Melissa Etheridge (Credit: Kevin Mazur/Getty)

Melissa Etheridge isn’t a stranger to Broadway. She made her Main Stem debut in 2011 with a stint in “American Idiot.” But now, she’s bringing her own songs and story to the stage.

In the upcoming episode of “The Broadway Show with Tamsen Fadal,” Etheridge opened up about the path she took to landing her show, “Melissa Etheridge: My Window on Broadway,” on The Street.

Growing up in the midwest, Etheridge said that Broadway was always on her radar. “It’s been such a dream for such a long time,” Etheridge said. “The dream of creating something and presenting it on Broadway as a full story was always there.”

Before she made it to New York, Etheridge started her career in California as a singer-songwriter. Over the years, she and her wife, Linda Wallem-Etheridge, had fiddled with numerous collaborations; a few years ago, Etheridge’s one-woman opus took shape. After seeing fellow rocker Bruce Springsteen’s Broadway solo show success, it all clicked. “Watching what he did, seeing it and then understanding how it was done … [provided] a great base and starting point,” Etheridge said.

Using Springsteen as inspiration, Etheridge said her show is more theatrical by nature. She cited the lighting and video production she brought in, and the fact that her wife helped her write the script. “It’s got more of a story and really takes us everywhere,” she said.

The breadth of the story comes from Etheridge’s openness about her own life — a quality she’s cultivated over the course of her career.

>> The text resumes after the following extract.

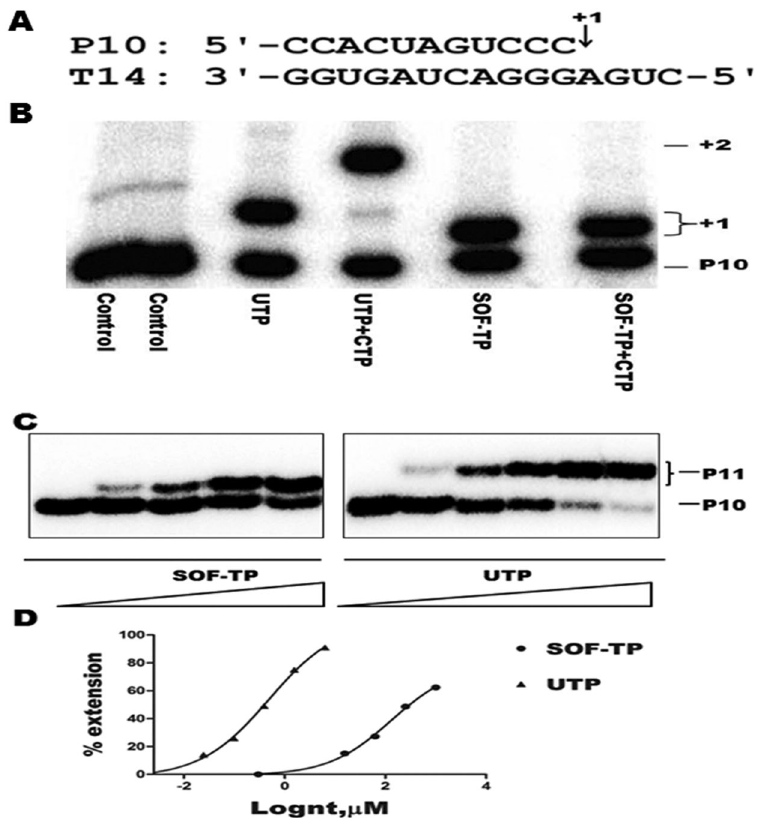
Figure 3. Comparison of incorporation efficiency of UTP and SOF-TP by DENV NS5. ( A ) Sequences of the RNA primer P10 and the RNA template T14 used in the primer extension assay. + 1 indicates the position of the first nucleotide to be incorporated. ( B ) Parallel comparisons of incorporation of natural UTP (5 µ M for 10 min) or nucleotide analogue SOF-TP (200 µ M for 50 min) into RNA and chain-termination by purified recombinant DENV NS5 were performed at 30 °C in a primer extension assay. + 1 and + 2 indicate the positions of the first and the next nucleotides to be incorporated. P10 indicates the position of the 5 ′ -end radiolabeled P10 primer. Control represents reaction without addition of nucleotide or nucleotide analogue as a negative control. Of note, the migration of extended primer after incorporation of SOF-TP was faster than that seen after incorporation of the natural substrate UTP. ( C ) Single nucleotide incorporation reactions were performed at 30 °C in a standard primer extension assay using RNA duplex P10/P11 and DENV NS5 in the presence of variable concentrations of natural nucleotide UTP or the nucleotide analogue SOF-TP. Reaction products were analyzed using denaturing polyacrylamide gel electrophoresis (20% acylamide, 7 M Urea) and by phosphorimaging. The positions of P10 and extended P11 are indicated on the right of the panels. ( D ) Quantitative analysis of UTP and SOF-TP incorporation in panel A. The incorporation efficiency was evaluated based on the extension of 5 ′ -end radiolabeled P10 to P11. The measured K 1/2 values, i.e., concentrations of nucleotides (nt) at which half of the total percentage of the P11 product was formed for UTP and SOF-TP were 0.4 μ M and 131 μ M,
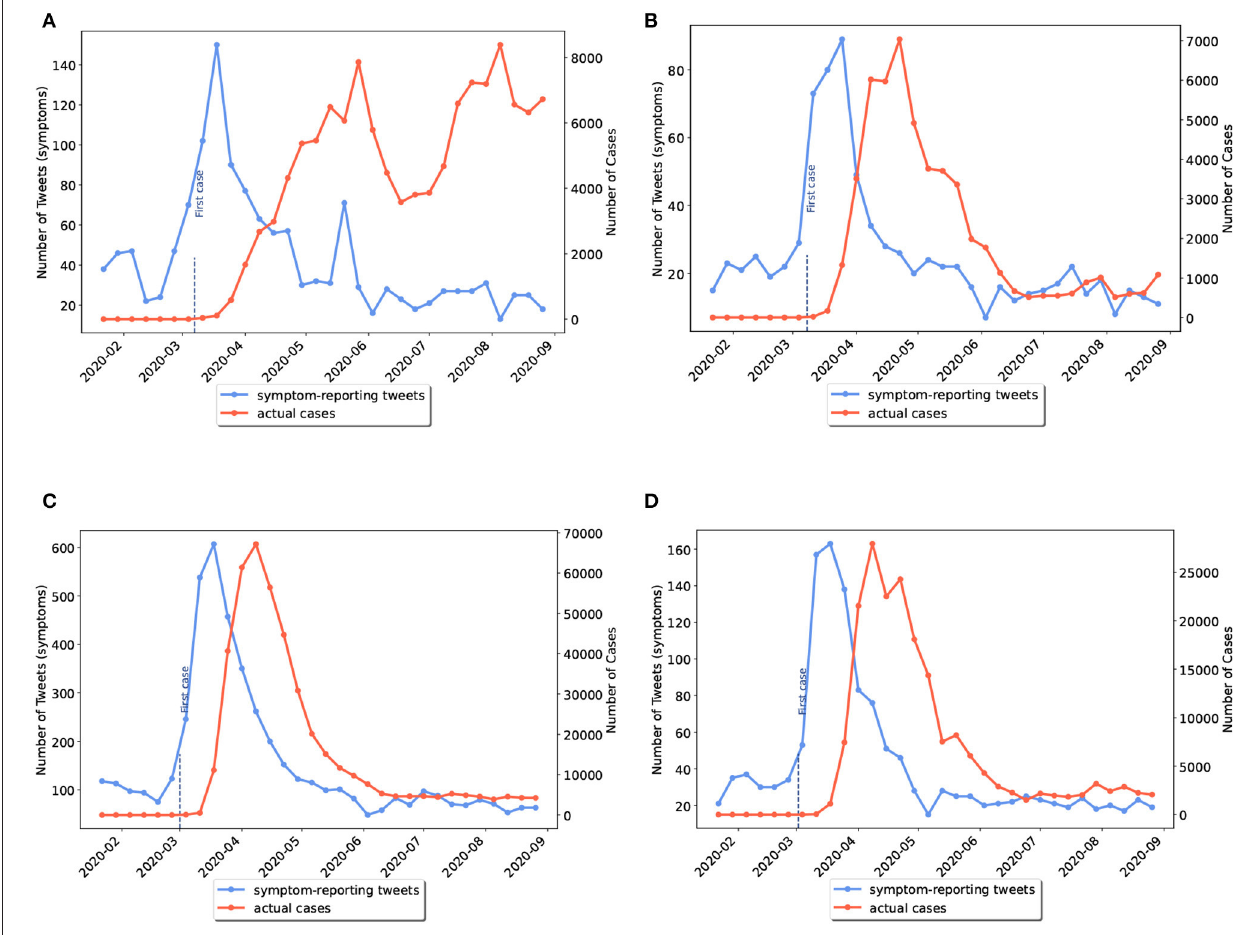
FIGURE 3 | Weekly comparison of symptom-related tweets and the actual number of cases in provinces with first wave of disease (category I). (A) Virginia, (B) Connecticut, (C) New York, (D) New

“When I first started in the recording business, I was playing in lesbian bars,” Etheridge said. “I was out socially and to my family and everything. This was just music I was making. The mainstream recording industry started coming to see me and it took about 5 years before someone would sign me. The record company said, ‘If you don’t flag-wave then fine.’ Three years later I was flag waving.”

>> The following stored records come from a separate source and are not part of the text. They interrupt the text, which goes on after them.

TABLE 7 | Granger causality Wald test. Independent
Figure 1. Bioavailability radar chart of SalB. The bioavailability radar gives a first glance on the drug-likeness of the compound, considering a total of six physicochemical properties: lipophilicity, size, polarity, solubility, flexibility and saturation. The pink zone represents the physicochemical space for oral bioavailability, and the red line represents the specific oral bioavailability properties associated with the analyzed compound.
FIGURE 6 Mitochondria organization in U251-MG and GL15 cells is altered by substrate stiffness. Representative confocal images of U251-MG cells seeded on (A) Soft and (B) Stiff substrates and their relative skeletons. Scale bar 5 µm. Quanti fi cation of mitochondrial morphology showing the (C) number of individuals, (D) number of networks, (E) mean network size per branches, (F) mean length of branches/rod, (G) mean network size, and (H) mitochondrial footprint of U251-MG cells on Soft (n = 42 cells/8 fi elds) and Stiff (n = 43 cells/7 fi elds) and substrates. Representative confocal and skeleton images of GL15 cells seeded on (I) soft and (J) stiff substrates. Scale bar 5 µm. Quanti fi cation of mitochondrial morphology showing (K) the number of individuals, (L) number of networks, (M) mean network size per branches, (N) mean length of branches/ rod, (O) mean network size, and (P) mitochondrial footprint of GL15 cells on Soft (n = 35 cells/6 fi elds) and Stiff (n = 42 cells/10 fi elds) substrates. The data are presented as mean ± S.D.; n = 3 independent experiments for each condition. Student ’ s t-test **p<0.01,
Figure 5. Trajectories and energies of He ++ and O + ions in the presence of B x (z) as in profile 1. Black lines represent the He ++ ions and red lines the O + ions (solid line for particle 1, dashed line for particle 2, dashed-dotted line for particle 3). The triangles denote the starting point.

“It was a way to slowly be open about who I was and a few years later I came out,” she continued. “Once I did that, once I had the experience of being honest, there’s a lot of power in that.”

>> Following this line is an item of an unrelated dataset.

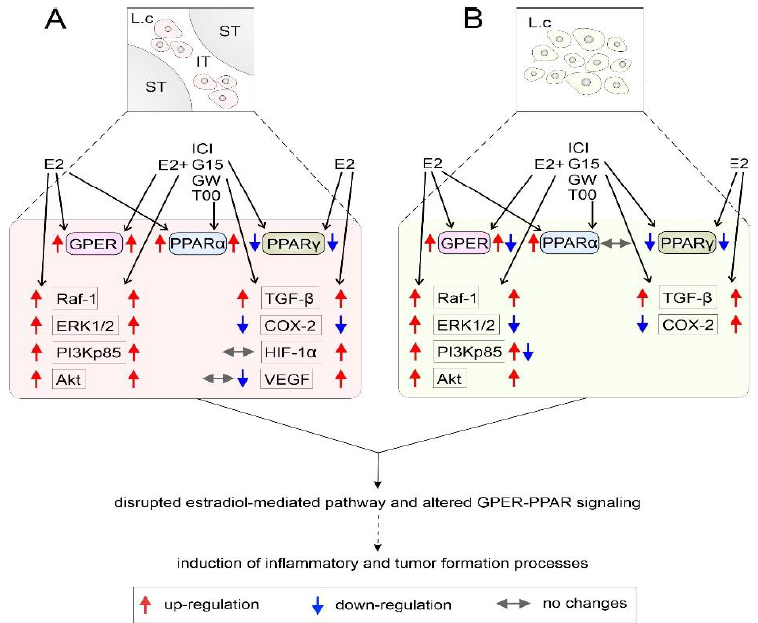
Figure 8. Schematic representation of local effects of estradiol alone or in combinations with GPER agonist and GPER and PPAR antagonists on the expression of Raf-1, ERK1/2, PI3Kp85 and Akt sig- naling proteins and TGF- β, COX -2, HIF- 1α, and VEGF in mouse testicular tissue ex vivo ( A ) and mouse MA-10 Leydig cells in vitro ( B ) . Estradiol alone and in mixtures (E2+ICI, E2+G-15, E2+GW, and E2+T00) acting via GPER and PPARs induces the activation of Raf-1/ERK1/2 and PI3Kp85/Akt pathways and alters the expression levels of tumorigenic factors. The most likely effects on cellular processes are marked with a dotted arrow. GPER — G protein- coupled estrogen receptor; PPARα— peroxisome proliferator- activated receptor alpha; PPARγ— peroxisome proliferator-activated re- ceptor gamma; ICI — GPER agonist; G-15 —PPARα antagonist; GW—PPARα antagonist; T00— PPARγ antagonist; E2— estradiol; Raf-1 — proto-oncogene serine-threonine-protein kinase; ERK1/2 — extracellular signal-regulated protein kinase; PI3K — phosphatidylinositol 3-kinase; Akt — protein kinase B; TGF- β—tumor growth factor β; COX -2 — cyclooxygenase-2; HIF- 1α— hypoxia in- ducible factor 1-alpha; VEGF — vascular endothelial growth factor; ST — seminiferous tubule; IT — interstitial tissue; Lc — Leydig cells. Supplementary Materials: The following supporting information can be downloaded at: www.mdpi.com/xxx/s1, Figure S1: Uncropped images of western blots presented in Figures 1 – 6. The cropped images shown in the main figures and their corresponding originals are versions taken at the same exposure level. Author Contributions: Conceptualization, M.K.-B. and E.G.-W.; methodology, E.G.-W. and M.D.; formal analysis, E.G.-W., M.D., M.K.-B. and B.B.; investigation, E.G.-W. and M.D.; data curation, E.G.-W. and B.B.; writing — original draft preparation, E.G.-W.; writing — review and editing, E.G.- W., B.B. and M.K.-B.; visualization, E.G.-W., M.K.-B. and B.B.; supervision, B.B. and M.K.-B.; project administration, E.G.-W. and B.B.; funding acquisition, E.G.-W., M.D., M.K.-B. and B.B. All authors have read and agreed to the published version of the manuscript. Funding: This research was funded by the National Science Centre (Poland) grant number OPUS12 2016/23/B/NZ4/01788. Institutional Review Board Statement: Sacrificing mice for testis collection was performed in ac- cordance with Polish regulations (Act of 15 January 2015 on the protection of animals used for sci- entific and educational purposes; Journal of Laws of 2015, item 266). The experiments were ap- proved by the Faculty of Biology at the Jagiellonian University, Poland (9 May 2019) and the allow-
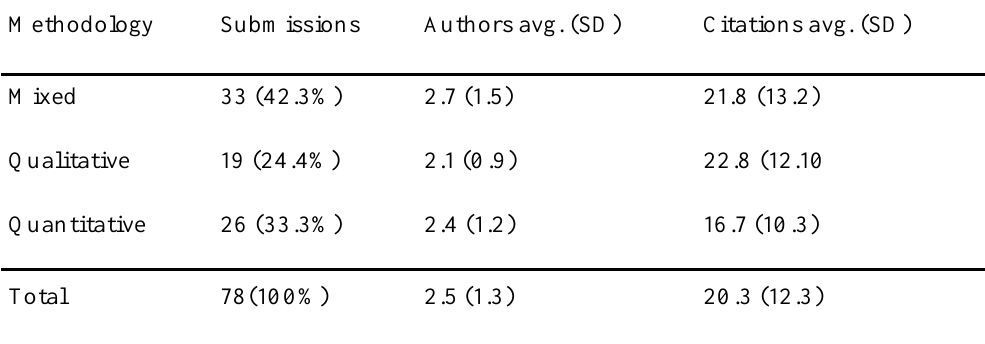
Phase 2 Distribution of Research Methodologies Methodology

Twenty years ago, when Etheridge received a cancer diagnosis, many people in her life advised her, again, she shouldn’t share so much about her life. But she didn’t stop speaking out.

As Etheridge said, “Once I started speaking truthfully, it’s more comfortable for me to be open and honest in all the ups and downs of my life.”

On this week’s episode of The Broadway Show, correspondent Charlie Cooper walks and talks with Laura Bell Bundy, currently starring in “The Cottage.” Viewers can see footage from the “Harmony” box office opening, where writers Bruce Sussman and Barry Manilow greeted fans. Paul Wontorek speaks with “Pay the Writer” star Bryan Batt on a walk through the Theater District. In this week’s Building Broadway segment, Beth Stevens chats with Maria Friedman, director of “Merrily We Roll Along.”